I am always encouraged when I read articles such as these, because I realise that my contented state of being - living in my little house, pushing paper for a job which provides me with enough to pay for my little house and leave me time for the boys, and not worrying about the acquisition of pointless goods, ie, counting my blessings - is actually a sign of emotional maturity and not appalling lack of ambition.
You may think that the pursuit of money for its own sake is not a sign of emotional immaturity, but in fact,
It results in an obsessive, envious keeping-up-with-the-Joneses state of mind that increases our vulnerability to emotional disorders, and is responsible for rising levels of depression, addiction, violence and anxiety in the developed world.and
...its symptoms are characterised by the placing of a high value on money, possessions, appearances (physical and social) and fame.He lists the following questions to enable readers to assess their level of infection (and my responses):
Do you agree with any of the following statements?
- I would like to be a very wealthy person. Nah, unless it landed in my lap and I couldn't avoid it. Otherwise there's no way I'm going in pursuit of wealth just for the sake of it.
- I want luxury in my life. Define luxury.
- I often compare what I own with what others own. No. Occasionally I might, but certainly not 'often'.
- Shopping or thinking about what to buy preoccupies me greatly. Good grief, no.
- I'm less concerned with what work I do than what I get for it. In the context of having enough to do what I want. Pushing paper is hardly a challenging occupation.
- I admire people who own expensive homes, cars and clothes. No, they have to be admirable people first.
- My life would be better if I owned certain things that I don't have now. Um, I suppose I wouldn't mind a cleaning lady, but I wouldn't own her...
- The things I own are an indication of how well I'm doing. If you define 'well' as financial success then yes, I suppose so. If you define it as 'personal well-being', then no.
- I like to keep up with fashions in hair and clothing. Nah, too much effort.
- I would like to hide signs of ageing. I haven't got to a critical level yet, so I don't know.

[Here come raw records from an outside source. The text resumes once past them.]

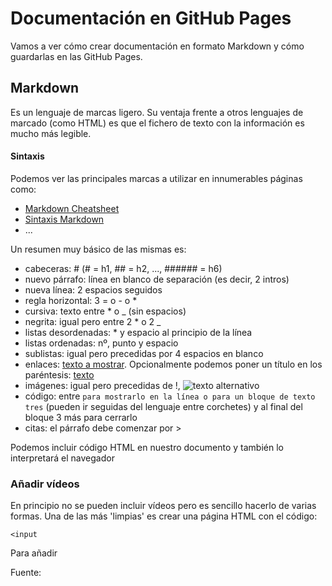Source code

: # Documentación en GitHub Pages
Vamos a ver cómo crear documentación en formato Markdown y cómo guardarlas en las GitHub Pages.

## Markdown
Es un lenguaje de marcas ligero. Su ventaja frente a otros lenguajes de marcado (como HTML) es que el fichero de texto con la información es mucho más legible.

#### Sintaxis
Podemos ver las principales marcas a utilizar en innumerables páginas como:
* [Markdown Cheatsheet](https://github.com/adam-p/markdown-here/wiki/Markdown-Cheatsheet)
* [Sintaxis Markdown](https://markdown.es/sintaxis-markdown/)
* ...

Un resumen muy básico de las mismas es:
* cabeceras: # (# = h1, ## = h2, ..., ###### = h6)
* nuevo párrafo: línea en blanco de separación (es decir, 2 intros)
* nueva línea: 2 espacios seguidos
* regla horizontal: 3 = o - o *
* cursiva: texto entre * o _ (sin espacios)
* negrita: igual pero entre 2 * o 2 _
* listas desordenadas: * y espacio al principio de la línea
* listas ordenadas: nº, punto y espacio
* sublistas: igual pero precedidas por 4 espacios en blanco
* enlaces: [texto a mostrar](url). Opcionalmente podemos poner un título en los paréntesis: [texto](url "titulo")
* imágenes: igual pero precedidas de !, ![texto alternativo](url "título, opcional")
* código: entre ` para mostrarlo en la línea o para un bloque de texto tres ` (pueden ir seguidas del lenguaje entre corchetes) y al final del bloque 3 más para cerrarlo
* citas: el párrafo debe comenzar por >

Podemos incluir código HTML en nuestro documento y también lo interpretará el navegador

### Añadir vídeos
En principio no se pueden incluir vídeos pero es sencillo hacerlo de varias formas. Una de las más 'limpias' es crear una página HTML con el código:
```[HTML]
<input
```

Para añadir

Fuente: 
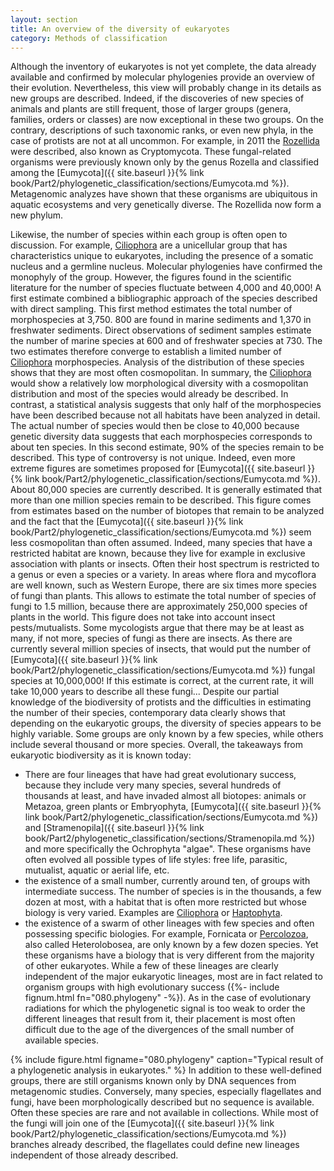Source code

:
 ```yaml
---
layout: section
title: An overview of the diversity of eukaryotes
category: Methods of classification
---
```

Although the inventory of eukaryotes is not yet complete, the data already available and confirmed by molecular phylogenies provide an overview of their evolution. Nevertheless, this view will probably change in its details as new groups are described. Indeed, if the discoveries of new species of animals and plants are still frequent, those of larger groups (genera, families, orders or classes) are now exceptional in these two groups. On the contrary, descriptions of such taxonomic ranks, or even new phyla, in the case of protists are not at all uncommon. For example, in 2011 the [Rozellida]({{site.baseurl}}/book/Part2/phylogenetic_classification/sections/Holomycota.html#rozellida) were described, also known as Cryptomycota. These fungal-related organisms were previously known only by the genus Rozella and classified among the [Eumycota]({{ site.baseurl }}{% link book/Part2/phylogenetic_classification/sections/Eumycota.md %}). Metagenomic analyzes have shown that these organisms are ubiquitous in aquatic ecosystems and very genetically diverse. The Rozellida now form a new phylum.

Likewise, the number of species within each group is often open to discussion. For example, [Ciliophora]({{site.baseurl}}/book/Part2/phylogenetic_classification/sections/Stramenopila.html#ciliophora) are a unicellular group that has characteristics unique to eukaryotes, including the presence of a somatic nucleus and a germline nucleus. Molecular phylogenies have confirmed the monophyly of the group. However, the figures found in the scientific literature for the number of species fluctuate between 4,000 and 40,000! A first estimate combined a bibliographic approach of the species described with direct sampling. This first method estimates the total number of morphospecies at 3,750. 800 are found in marine sediments and 1,370 in freshwater sediments. Direct observations of sediment samples estimate the number of marine species at 600 and of freshwater species at 730. The two estimates therefore converge to establish a limited number of [Ciliophora]({{site.baseurl}}/book/Part2/phylogenetic_classification/sections/Stramenopila.html#ciliophora) morphospecies. Analysis of the distribution of these species shows that they are most often cosmopolitan. In summary, the [Ciliophora]({{site.baseurl}}/book/Part2/phylogenetic_classification/sections/Stramenopila.html#ciliophora) would show a relatively low morphological diversity with a cosmopolitan distribution and most of the species would already be described. In contrast, a statistical analysis suggests that only half of the morphospecies have been described because not all habitats have been analyzed in detail. The actual number of species would then be close to 40,000 because genetic diversity data suggests that each morphospecies corresponds to about ten species. In this second estimate, 90% of the species remain to be described. This type of controversy is not unique. Indeed, even more extreme figures are sometimes proposed for [Eumycota]({{ site.baseurl }}{% link book/Part2/phylogenetic_classification/sections/Eumycota.md %}). About 80,000 species are currently described. It is generally estimated that more than one million species remain to be described. This figure comes from estimates based on the number of biotopes that remain to be analyzed and the fact that the [Eumycota]({{ site.baseurl }}{% link book/Part2/phylogenetic_classification/sections/Eumycota.md %}) seem less cosmopolitan than often assumed. Indeed, many species that have a restricted habitat are known, because they live for example in exclusive association with plants or insects. Often their host spectrum is restricted to a genus or even a species or a variety. In areas where flora and mycoflora are well known, such as Western Europe, there are six times more species of fungi than plants. This allows to estimate the total number of species of fungi to 1.5 million, because there are approximately 250,000 species of plants in the world. This figure does not take into account insect pests/mutualists. Some mycologists argue that there may be at least as many, if not more, species of fungi as there are insects. As there are currently several million species of insects, that would put the number of [Eumycota]({{ site.baseurl }}{% link book/Part2/phylogenetic_classification/sections/Eumycota.md %}) fungal species at 10,000,000! If this estimate is correct, at the current rate, it will take 10,000 years to describe all these fungi... Despite our partial knowledge of the biodiversity of protists and the difficulties in estimating the number of their species, contemporary data clearly shows that depending on the eukaryotic groups, the diversity of species appears to be highly variable. Some groups are only known by a few species, while others include several thousand or more species. Overall, the takeaways from eukaryotic biodiversity as it is known today:
* There are four lineages that have had great evolutionary success, because they include very many species, several hundreds of thousands at least, and have invaded almost all biotopes: animals or Metazoa, green plants or Embryophyta, [Eumycota]({{ site.baseurl }}{% link book/Part2/phylogenetic_classification/sections/Eumycota.md %}) and [Stramenopila]({{ site.baseurl }}{% link book/Part2/phylogenetic_classification/sections/Stramenopila.md %}) and more specifically the Ochrophyta "algae". These organisms have often evolved all possible types of life styles: free life, parasitic, mutualist, aquatic or aerial life, etc.
* the existence of a small number, currently around ten, of groups with intermediate success. The number of species is in the thousands, a few dozen at most, with a habitat that is often more restricted but whose biology is very varied. Examples are [Ciliophora]({{site.baseurl}}/book/Part2/phylogenetic_classification/sections/Stramenopila.html#ciliophora) or [Haptophyta]({{site.baseurl}}/book/Part2/phylogenetic_classification/sections/Hacrobia.html#haptophyta).
* the existence of a swarm of other lineages with few species and often possessing specific biologies. For example, Fornicata or [Percolozoa]({{site.baseurl}}/book/Part2/phylogenetic_classification/sections/Excavata.html#percolozoa), also called Heterolobosea, are only known by a few dozen species. Yet these organisms have a biology that is very different from the majority of other eukaryotes. While a few of these lineages are clearly independent of the major eukaryotic lineages, most are in fact related to organism groups with high evolutionary success ({%- include fignum.html fn="080.phylogeny" -%}). As in the case of evolutionary radiations for which the phylogenetic signal is too weak to order the different lineages that result from it, their placement is most often difficult due to the age of the divergences of the small number of available species.


{% include figure.html figname="080.phylogeny" caption="Typical result of a phylogenetic analysis in eukaryotes." %}
In addition to these well-defined groups, there are still organisms known only by DNA sequences from metagenomic studies. Conversely, many species, especially flagellates and fungi, have been morphologically described but no sequence is available. Often these species are rare and not available in collections. While most of the fungi will join one of the [Eumycota]({{ site.baseurl }}{% link book/Part2/phylogenetic_classification/sections/Eumycota.md %}) branches already described, the flagellates could define new lineages independent of those already described.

- I would like to have people comment on how attractive I look. They do, actually. I have lovely friends.
- Possessions can be just as important as people. No, although come to think of it, it depends on the thing and depends on the person... Some things can hold great personal worth because of their associations and history. Some people I wouldn't give a shit what happened to them.
- If a friend isn't of use to me, personally or professionally, I usually end the friendship. No.
- I would like my name to be known by many people. It is, thanks to my blog.
- I would like to be admired by many people. I'd like my book, if published, to be admired. I'd bathe in its reflected glory...
- I would like my name to appear frequently in the media. Alongside those such as Paris Hilton? No thanks!
DiagnosisSo I have the odd symptom. How did you do?
If you answered "yes" to any of the questions above, then you have, like most people in the English-speaking world, contracted the virus. The more you answered "yes", the more infected you are and the greater your likelihood of becoming emotionally distressed.
The study was not carried out in France and I'd be interested to know how the French would compare with others. The countries involved were : New Zealand, Australia, Singapore, Shanghai, Moscow, Copenhagen and New York. On a purely ad hoc personal impression, I would think the level of infection with 'affluenza' would be lower in France. I'm not saying that the French are free of it, but I think they still define themselves through earnings, possessions, appearances and celebrity less than in English-speaking countries. For the moment.
It is one of the pleasures of living here that I am not surrounded by the highly infected or deeply embedded in the 'rat race'. Blessings indeed!